ACTIVITY. Return the complete boundary dispute post below word for word, with nothing changed or left out.

GIVEN TEXT.
<<<<

# Resolving boundary conflict - neighbours' selling



## Marie (10 Jul 2005)

I live in a townhouse (Victorian terrace, long narrow gardens).  On one side lived The Neighbours From Hell.  They damaged my panel fencing which constitutes the long boundary between our gardens by hanging heavy flower-containers, planted 'rampant invasives' like mallow, buddleia and fuscia so close to the fence their shrubs overhung my garden and roots did further damage to fence.  They used the lane which runs the length of the terrace at the end of the garden to clean their cars, positioning them behind _my _property and deteriorating my  two-metre high wooden fence there (chemicals, power-hosing etc.) to the extent I had to have it removed and a wall built.  When I asked they re-position tubs and take out planting close to the boundary fence so I could have a wall built the response was they needed more notice and if my builder so much as "put a foot on their land" they would claim trespass - so I abandoned the struggle and the old fence remains.  I returned from holiday at one stage to find they had nailed 4x4 posts along the length of the garden on their side and fixed a double line of razor-wire, and a CCTV directed at _my_ garden.   They replaced their own rear fence at the time.  Instead of sinking uprights they used _my_ concrete post (and that of the neighbour to the other side of them) to support their new fence to save money.

I need to be clear it is _my_ fence.  The system locally is that each house is responsible for installing/maintaining the fence to the left-hand side viewed from the house. 

I consulted solicitors at the time (about 6 years ago) and was advised (a) their planting was illegal and as it damaged my garden it was technically damage to my property; (b) not much could be done to have them remove the CCTV camera as they were entitled to secure their property in whatever manner they wished, though this particular tactic might be considered rather bizarre and (c) the razor-wire was positioned in a manner which broke the law.  They _could_ position razor-wire along their boundary if it was over 2 metres above ground-level.  The solicitor warned that boundary disputes could absorb a great deal of time and money and advised on "any other possible route" to get around the issues.

>>>>

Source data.
<<<<

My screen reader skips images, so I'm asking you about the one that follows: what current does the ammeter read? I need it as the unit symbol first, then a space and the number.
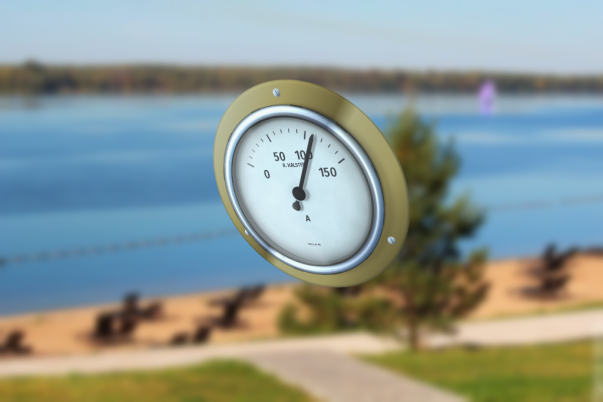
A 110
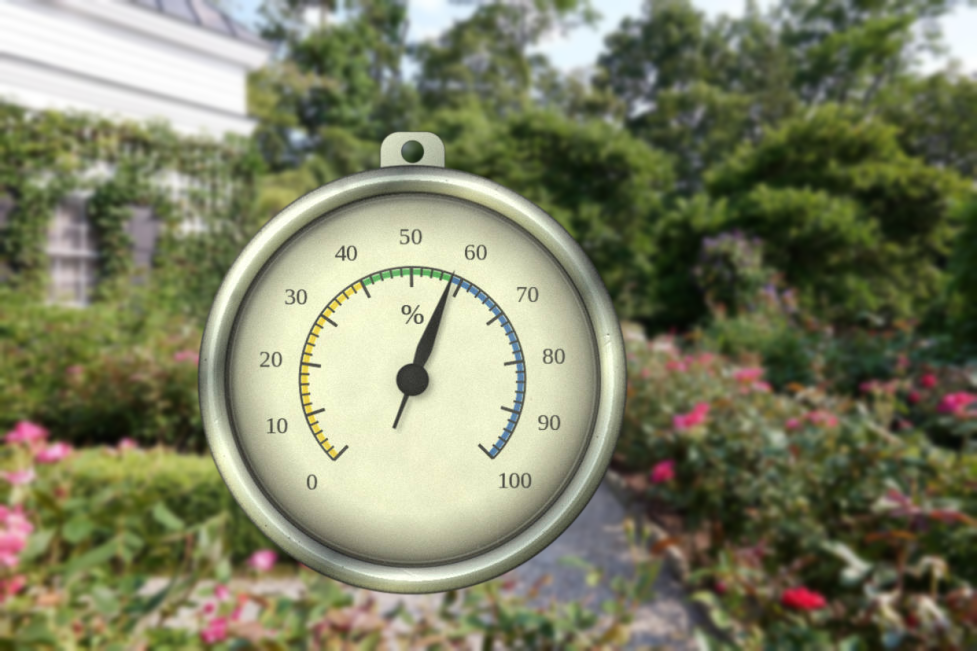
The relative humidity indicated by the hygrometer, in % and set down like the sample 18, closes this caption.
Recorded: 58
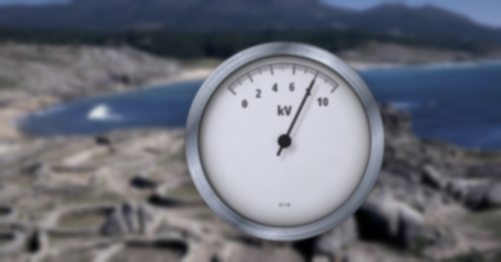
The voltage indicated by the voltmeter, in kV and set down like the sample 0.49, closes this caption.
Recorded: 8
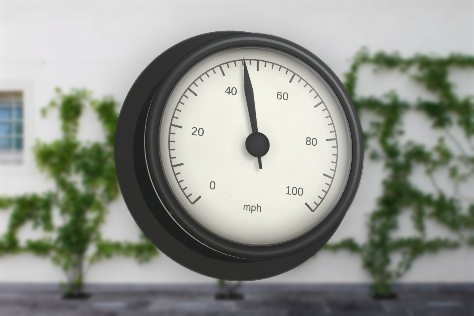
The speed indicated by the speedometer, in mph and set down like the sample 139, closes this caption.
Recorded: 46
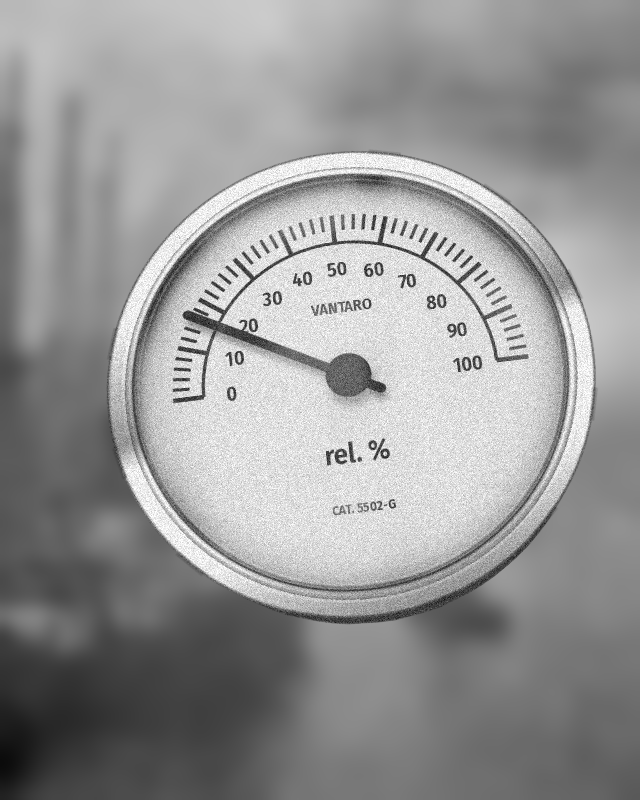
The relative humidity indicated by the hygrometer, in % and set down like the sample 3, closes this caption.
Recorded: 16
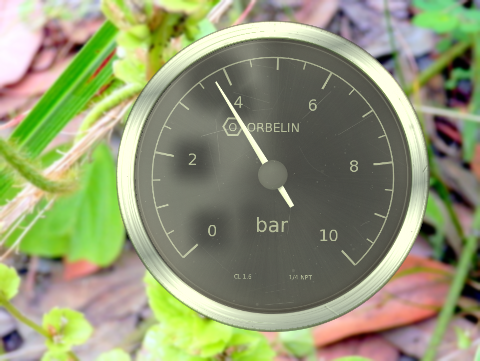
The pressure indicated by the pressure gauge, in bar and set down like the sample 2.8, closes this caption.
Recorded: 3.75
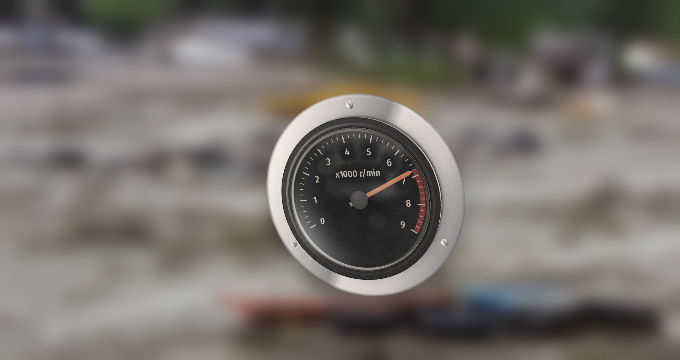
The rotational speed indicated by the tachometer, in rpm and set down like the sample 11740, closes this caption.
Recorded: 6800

>>>>

YOUR RESPONSE.
# Resolving boundary conflict - neighbours' selling



## Marie (10 Jul 2005)

I live in a townhouse (Victorian terrace, long narrow gardens).  On one side lived The Neighbours From Hell.  They damaged my panel fencing which constitutes the long boundary between our gardens by hanging heavy flower-containers, planted 'rampant invasives' like mallow, buddleia and fuscia so close to the fence their shrubs overhung my garden and roots did further damage to fence.  They used the lane which runs the length of the terrace at the end of the garden to clean their cars, positioning them behind _my _property and deteriorating my  two-metre high wooden fence there (chemicals, power-hosing etc.) to the extent I had to have it removed and a wall built.  When I asked they re-position tubs and take out planting close to the boundary fence so I could have a wall built the response was they needed more notice and if my builder so much as "put a foot on their land" they would claim trespass - so I abandoned the struggle and the old fence remains.  I returned from holiday at one stage to find they had nailed 4x4 posts along the length of the garden on their side and fixed a double line of razor-wire, and a CCTV directed at _my_ garden.   They replaced their own rear fence at the time.  Instead of sinking uprights they used _my_ concrete post (and that of the neighbour to the other side of them) to support their new fence to save money.

I need to be clear it is _my_ fence.  The system locally is that each house is responsible for installing/maintaining the fence to the left-hand side viewed from the house. 

I consulted solicitors at the time (about 6 years ago) and was advised (a) their planting was illegal and as it damaged my garden it was technically damage to my property; (b) not much could be done to have them remove the CCTV camera as they were entitled to secure their property in whatever manner they wished, though this particular tactic might be considered rather bizarre and (c) the razor-wire was positioned in a manner which broke the law.  They _could_ position razor-wire along their boundary if it was over 2 metres above ground-level.  The solicitor warned that boundary disputes could absorb a great deal of time and money and advised on "any other possible route" to get around the issues.